$R$ is a reflection in the line $y=2x$.
$S$ is a rotation clockwise through angle $\theta$ .
Find a condition on $\theta$ for which the line $ y = x$ is an invariant line of $S^{-1}RS$
My working so far:
$R$ is a reflection in the line $y=\tan(\alpha)x$ so $2 = \tan(\alpha) \implies \alpha= \tan^{-1}(2)$
Let $a=\tan^{-1}(2)$
$R = \begin{pmatrix}\cos(2a)&\sin(2a)\\\sin(2a)&-\cos(2a)\end{pmatrix}$
$S=\begin{pmatrix}\cos(\theta)&\sin(\theta)\\-\sin(\theta)&\cos(\theta)\end{pmatrix}$
Starting with any point on the line $y=x$. The image after the combined transformation should remain on the line because it is an invariant line?
$S^{-1}RS\begin{pmatrix}x\\x\end{pmatrix}=\begin{pmatrix}x^"\\x^"\end{pmatrix}$
Multiplying by $S$
$RS\begin{pmatrix}x\\x\end{pmatrix}=S\begin{pmatrix}x^"\\x^"\end{pmatrix}$
After this I'm not sure how to find $\theta$
I've tried to calculate the combined transformation and then solve for $\theta $ but that hasn't worked.
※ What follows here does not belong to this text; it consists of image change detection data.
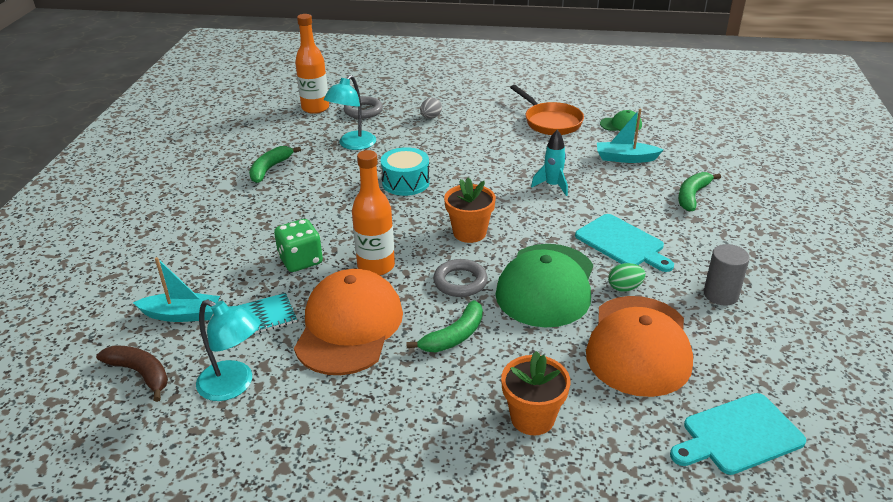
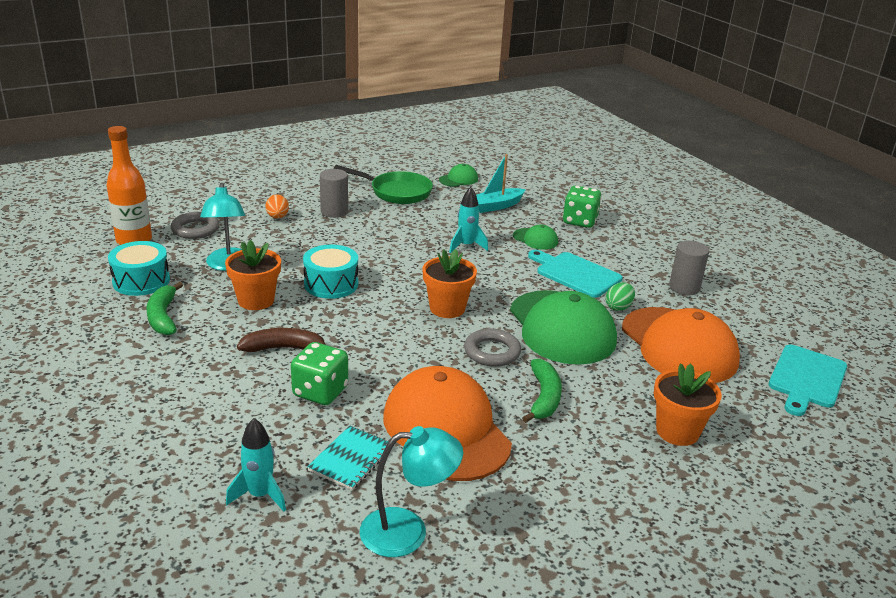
camera: 40 degrees left, 5 degrees down
brown banana [96,345,168,402] -> brown banana moved to [237,328,326,352]
turquoise boat [133,257,220,322] -> turquoise rocket [226,418,286,512]
orange bottle [352,150,395,275] -> none
grey egg [420,98,442,119] -> orange egg [266,194,289,219]
orange pan [510,85,584,135] -> green pan [334,165,433,204]
turquoise cutting board [575,214,674,272] -> turquoise cutting board turned 150 degrees counterclockwise [528,250,622,298]
green banana [678,172,721,211] -> green dice [563,186,602,228]
none -> turquoise drum [108,241,170,296]
none -> orange flower pot [225,240,281,310]
none -> grey cylinder [320,169,348,218]
none -> green cap [513,224,558,250]

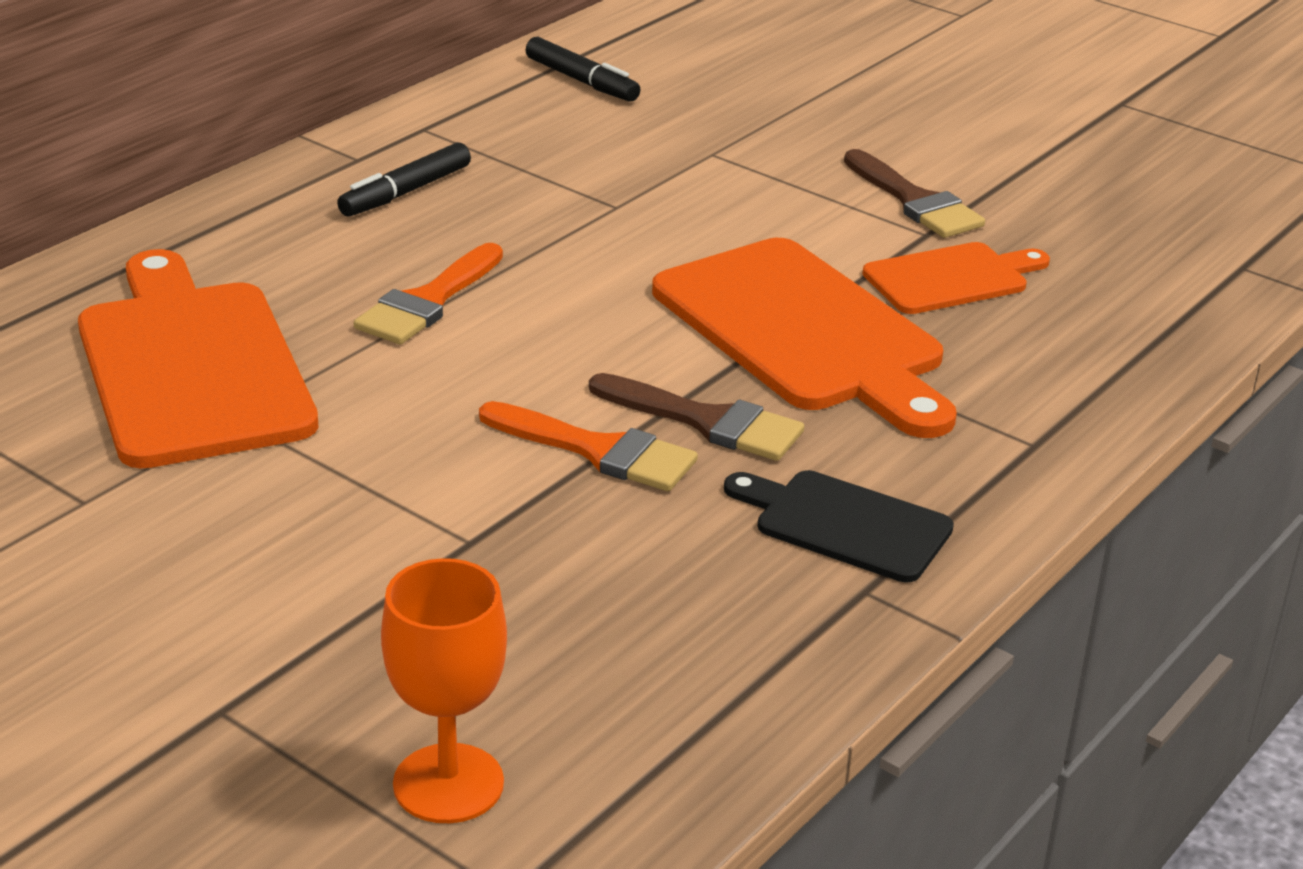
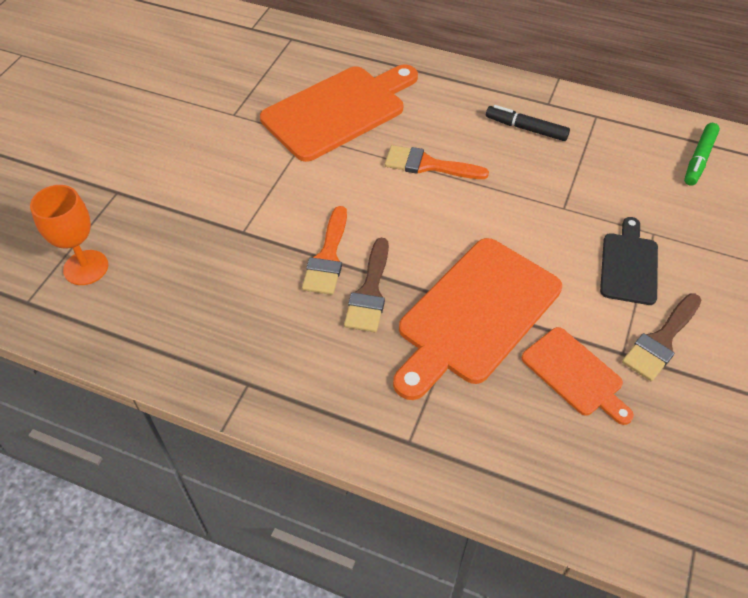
camera: 75 degrees right, 20 degrees up
black marker [526,37,640,102] -> green marker [684,123,720,186]
black cutting board [724,470,954,582] -> black cutting board moved to [600,217,658,305]

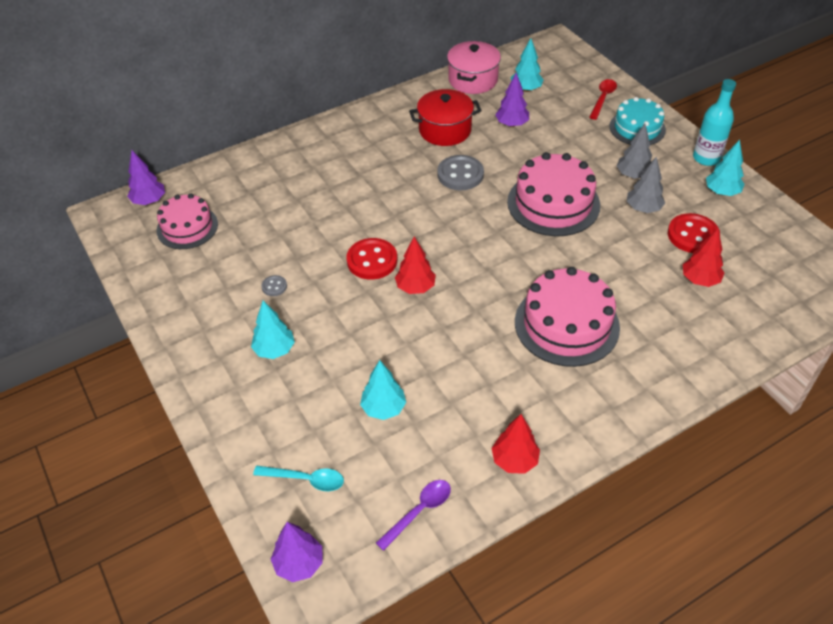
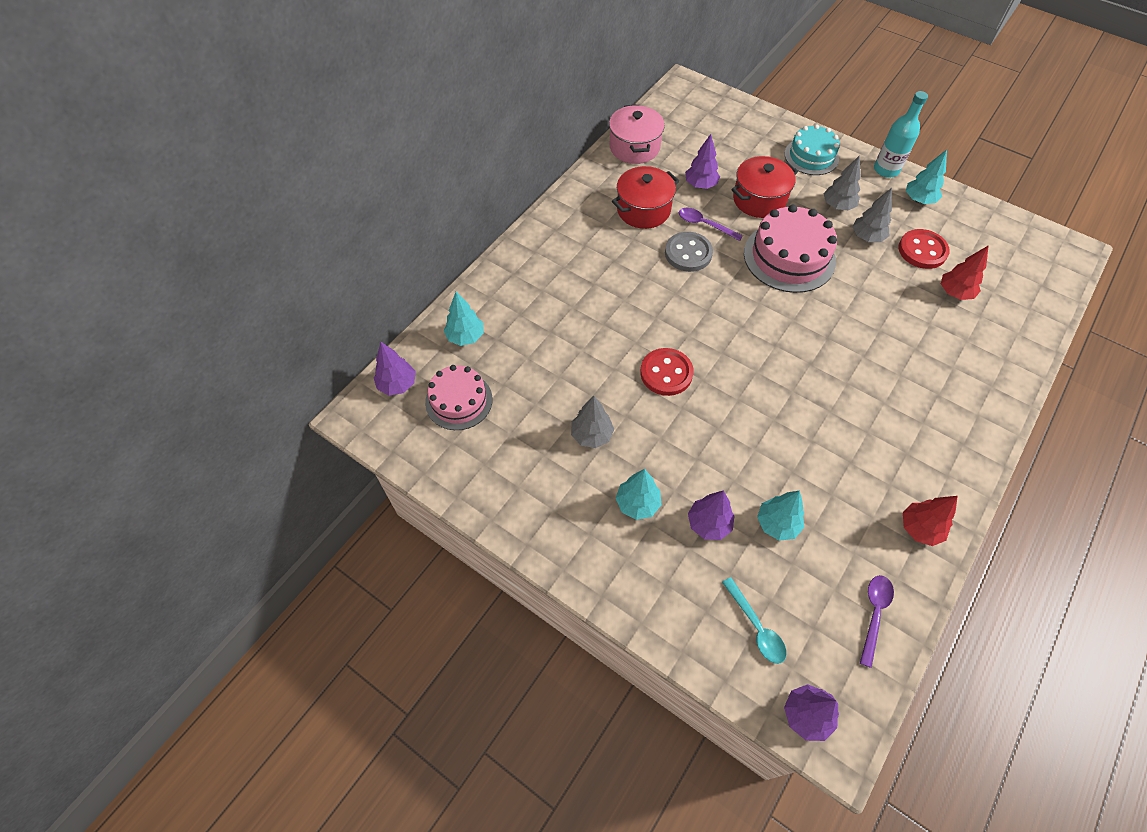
camera: 25 degrees left, 10 degrees up
turquoise spoon [253,466,344,491] -> turquoise spoon turned 75 degrees clockwise [722,577,786,664]
grey button [261,275,287,296] -> grey tree [571,396,614,448]
red tree [395,237,436,294] -> none
turquoise tree [511,38,544,92] -> turquoise tree moved to [444,292,484,346]
pink cake [515,267,620,367] -> none
red spoon [589,79,617,120] -> none
none -> purple spoon [679,208,743,241]
none -> purple tree [688,490,735,540]
none -> red pot [731,156,798,218]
What could I do next to find $\theta$? Any help with this would be appreciated. Thanks.
Best Answer
Start by reducing the number of unknowns. If $\tan\alpha=2$, then $\cos\alpha=\pm1/\sqrt5$ and $\sin\alpha=\pm2/\sqrt5$. Expanding $R$ using standard double-angle formulas, you then have $$R = \begin{bmatrix}\cos^2\alpha-\sin^2\alpha & 2\cos\alpha\sin\alpha \\ 2\cos\alpha\sin\alpha & \sin^2\alpha-\cos^2\alpha\end{bmatrix} = \begin{bmatrix}-\frac35 & \frac45 \\ \frac45 & \frac35\end{bmatrix}$$ for either choice of signs.
Next, for a line through the origin to be invariant under some linear transformation $L$, it must be the case that for any $\mathbf v$ on the line, $L(\mathbf v)=\lambda v$ for some scalar $\lambda\ne0$. Moreover, because of linearity of $L$, this scalar $\lambda$ is independent of $\mathbf v$ (verify this!). So, instead $S^{-1}RS(x,x)^T = (x'',x'')^T$, write the right-hand side as $\lambda(x,x)^T$. Since this equation must hold for all $x$, it must hold for, say, $x=5$. This gives you a system of equations in $\lambda$ and $\theta$ that shouldn’t be too hard to solve.
Alternatively, we have $$S^{-1}RS = \frac15\begin{bmatrix}-3\cos{2\theta}-4\sin{2\theta} & 4\cos{2\theta}-3\sin{2\theta} \\ 4\cos{2\theta}-3\sin{2\theta} & 3\cos{2\theta}+4\sin{2\theta}\end{bmatrix}.$$ Observe that $$\frac1{5^2}\left((3\cos{2\theta}+4\sin{2\theta})^2+(4\cos{2\theta}-3\sin{2\theta})^2\right) = 1,$$ so $S^{-1}RS$ is itself a reflection. Now, the only invariant lines of a reflection in a line through the origin are the line itself and its perpendicular through the origin. Since we want the line $y=x$ to be invariant, there are only two possibilities for this reflection: $$S^{-1}RS = \begin{bmatrix}0&\pm1\\\pm1&0\end{bmatrix}.$$ Setting this equal to the other expression for $S^{-1}RS$ obtained previously produces the system of equations $$4\cos{2\theta}-3\sin{2\theta}=\pm5 \\ 3\cos{2\theta}+4\sin{2\theta} = 0,$$ which is equivalent to $\tan{2\theta}=-\frac34$, with the quadrant determined by the sign in the first equation of the system.